0

I am analyzing a large weather data file, Data.csv. I need to write a program in Python that will filter the Data.csv file and keep the following columns only: STATION, NAME/LOCATION, DATE, AWND, SNOW. Then save the filtered file and name it filteredData.csv.

I am using Python 3.8. I have only been able to somewhat figure out how to filter the columns I need within a print function. How do I filter this file and then save the filtered file?

import csv

filename = 'Data.csv' 
f = open(filename, 'rt')
reader = csv.reader(f,delimiter=',')
for column in reader:
print(column[0] + "," + column[1] + "," + column[2] + "," + column[3] + "," + column[4] + "," + column[13])

A small section of the Data.csv file

Bridget
  • 39
  • 1
  • 7

3 Answers3

1

If you're running this under windows you can simply run the code you already wrote with "> newfile.csv" at the end of the command to plug output into a test file.

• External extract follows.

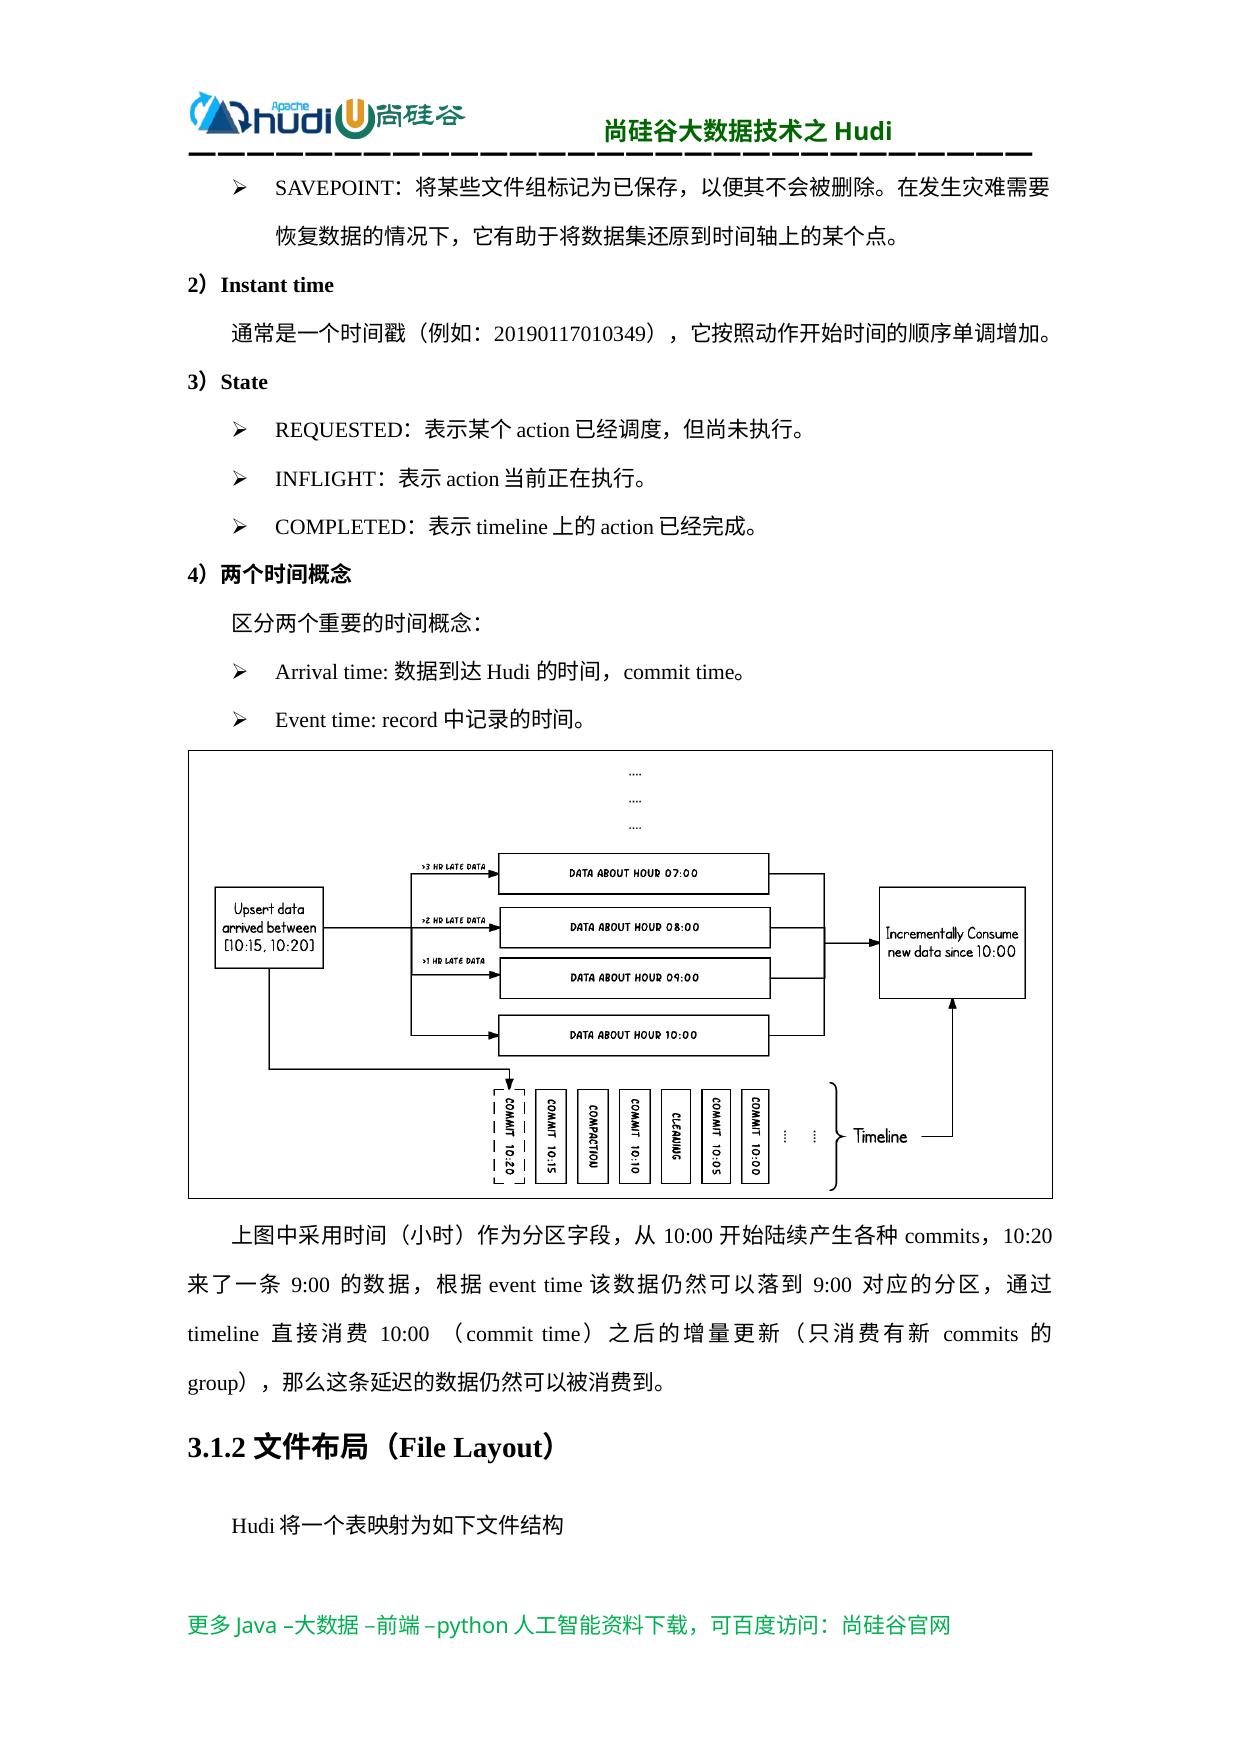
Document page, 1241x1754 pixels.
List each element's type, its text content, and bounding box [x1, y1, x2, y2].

If you want to do it within the code though:

import csv

new_filename = 'Reduced_Data.csv'
filename = 'Data.csv' 
f = open(filename, 'rt')
reader = csv.reader(f,delimiter=',')
for row in reader:
    with open(new_filename, 'a') as output:
        output.write('"{}","{}","{}","{}","{}","{}"\n'.format(column[0],column[1],column[2],column[3],column[4],column[13]))
  • 1
    Using csv.writer might avoid some quoting headaches. And you could filter the columns using a list comprehension like [column[k] for k in [2, 5, 17]] . – Ture Pålsson Apr 08 '20 at 07:53
1

It can be quickly done using Pandas

import pandas as pd

weather_data = pd.read_csv('Data.csv')
filtered_weather = weather_data[['Column_1','Column_1']] #Select the column names that you want
filtered_weather.to_csv('new_file',index=False)
mode
  • 69
  • 5
0

check out the CSV reader and this example. you can do something like:

import csv

content = []
with open('Data.csv', 'r') as file:
    reader = csv.reader(file, delimiter = ','))
    for row in reader:
        content.append(row)

print(content)

## now writing them in a file:

with open('filteredData.csv', 'w', newline='') as file:
    writer = csv.writer(file)
    writer.writerow(['STATION', 'NAME LOCATION', 'DATE', 'AWND', 'SNOW'])
    for i in range(1, len(content)):
        writer.writerow[content[i][0], content[i][1], content[i][2], content[i][3], content[i][13])  ## i left out some columns, so they will not be in the file later, maybe I did not get that right.

but honestly, I would use this approach but that means only copy & paste.

xtlc
  • 1,070
  • 1
  • 15
  • 41